Many previous studies have shown decreased bone mineral density (BMD) in patients with endogenous hypercortisolism, although data on the severity of bone disease are contradictory. There are very sparse data about the correlations between plasma cortisol concentrations and BMD.
The study included 188 patients with clinically inactive adrenal adenomas (IAA) and 30 patients with ACTH-independent Cushings syndrome (CS) due to adrenocortical adenomas. All patients underwent a detailed hormonal evaluation including measurements of plasma cortisol at 08 and 24 h, as well as low-dose dexamethasone testing (LDDT). BMD was measured by DEXA at the lumbar spine (LS), left femoral neck (FN), as well as at the total proximal femur (TF).
ROC analysis performed for plasma cortisol at 24 h and after LDDT in patients with IAA and CS indicated that the optimal cut-off value which discriminated between IAA and CS was 6.0 μg/dl for midnight plasma cortisol and 3.6 μg/dl for LDDT. Among patients with IAA, a subgroup of patients without overt CS had plasma cortisol levels >6.0 μg/dl at 24 h and >3.6 μg/dl after LDDT, and these patients were considered as having subclinical hypercortisolism (SH, n=9, 4.8% of total).
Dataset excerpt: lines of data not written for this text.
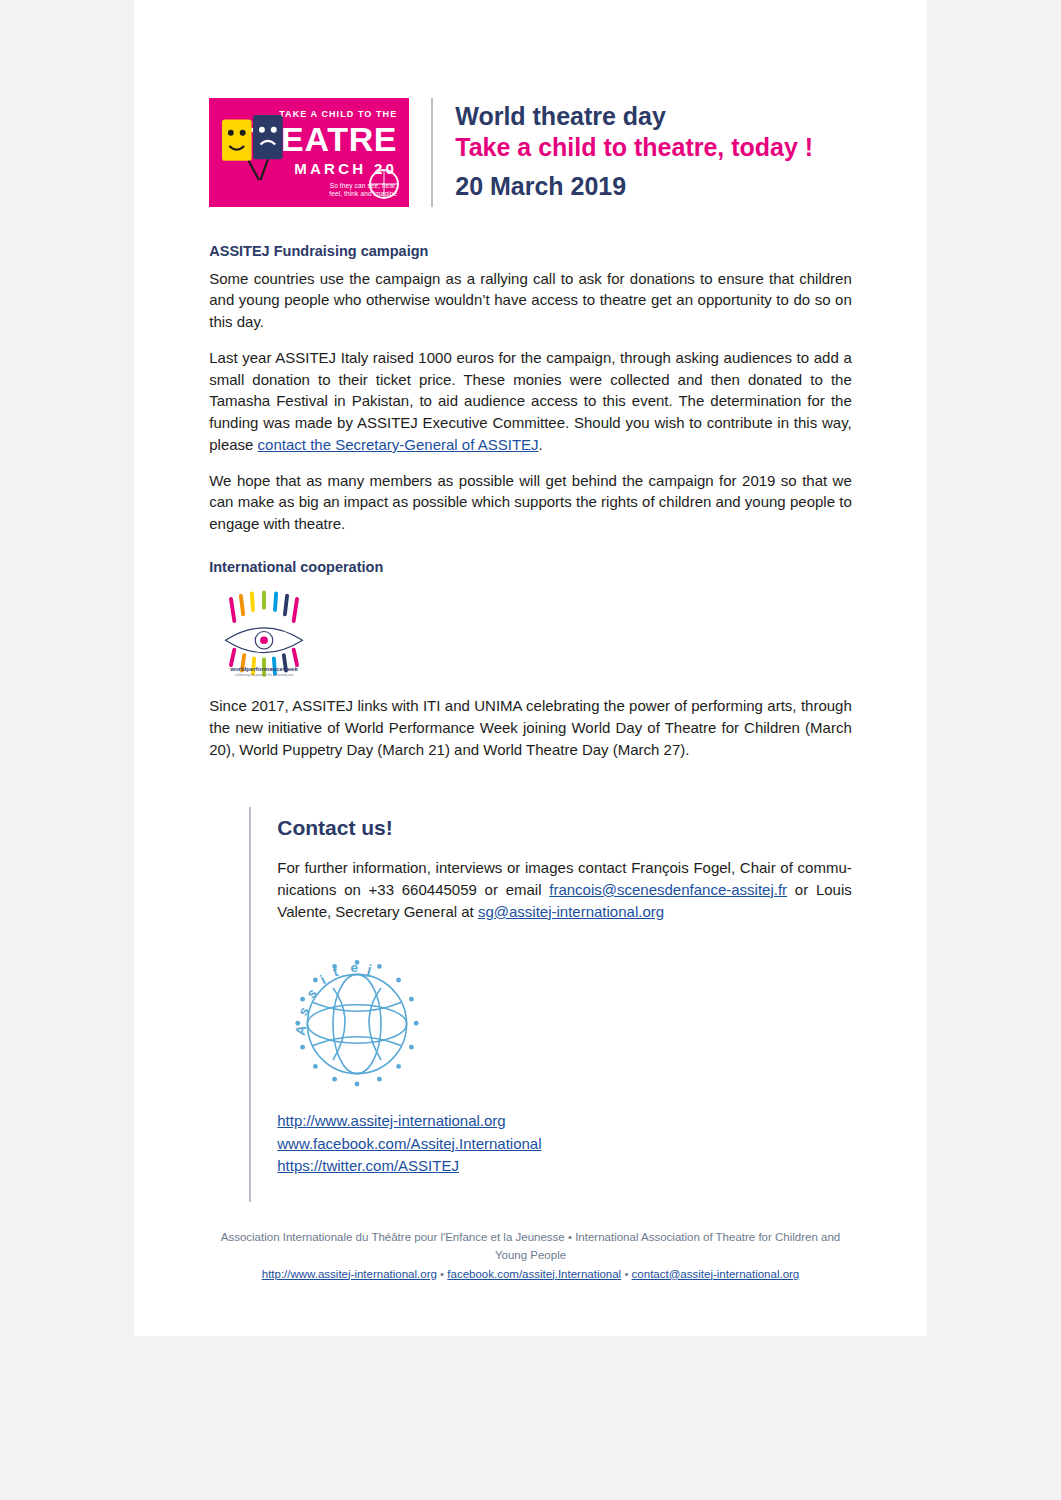Take a child to the
THEATRE
MARCH 20
So they can see, hear,
feel, think and imagine
World theatre day
Take a child to theatre, today !
20 March 2019
ASSITEJ Fundraising campaign
Some countries use the campaign as a rallying call to ask for donations to ensure that children and young people who otherwise wouldn’t have access to theatre get an opportunity to do so on this day.
Last year ASSITEJ Italy raised 1000 euros for the campaign, through asking audiences to add a small donation to their ticket price. These monies were collected and then donated to the Tamasha Festival in Pakistan, to aid audience access to this event. The determination for the funding was made by ASSITEJ Executive Committee. Should you wish to contribute in this way, please contact the Secretary-General of ASSITEJ.
We hope that as many members as possible will get behind the campaign for 2019 so that we can make as big an impact as possible which supports the rights of children and young people to engage with theatre.
International cooperation
worldperformanceweek celebrating the power of the performing arts
Since 2017, ASSITEJ links with ITI and UNIMA celebrating the power of performing arts, through the new initiative of World Performance Week joining World Day of Theatre for Children (March 20), World Puppetry Day (March 21) and World Theatre Day (March 27).
Contact us!
For further information, interviews or images contact François Fogel, Chair of communications on +33 660445059 or email francois@scenesdenfance-assitej.fr or Louis Valente, Secretary General at sg@assitej-international.org
A s s i t e j
http://www.assitej-international.org www.facebook.com/Assitej.International https://twitter.com/ASSITEJ
Association Internationale du Théâtre pour l'Enfance et la Jeunesse • International Association of Theatre for Children and Young People
http://www.assitej-international.org • facebook.com/assitej.International • contact@assitej-international.org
Patients with IAA had normal BMD at LS, FN and TF. Patients with SH had significantly lower (P<0.01) z-scores at FN (−0.57±0.81 vs. +0.27±1.00) and at TF (−0.48±1.43 vs 0.29±1.03) but not at LS compared to IAA patients without SH. Patients with CS had decreased BMD (P<0.01) at all region (−0.90±1.07 at LS; −0.43±1.07 at FN and −0.38±1.01 at TF) compared to those with IAA. Significant negative correlations were found between plasma cortisol concentrations at 08 h, 24 h as well as after LDDT and BMD z-scores at FN and at TF but not at the LS in the combined group of patients with IAA and CS.
These results indicate that even mild forms of endogenous hypercortisolism lead to decreased BMD at TF. Plasma cortisol concentrations are not directly correlated with BMD at LS.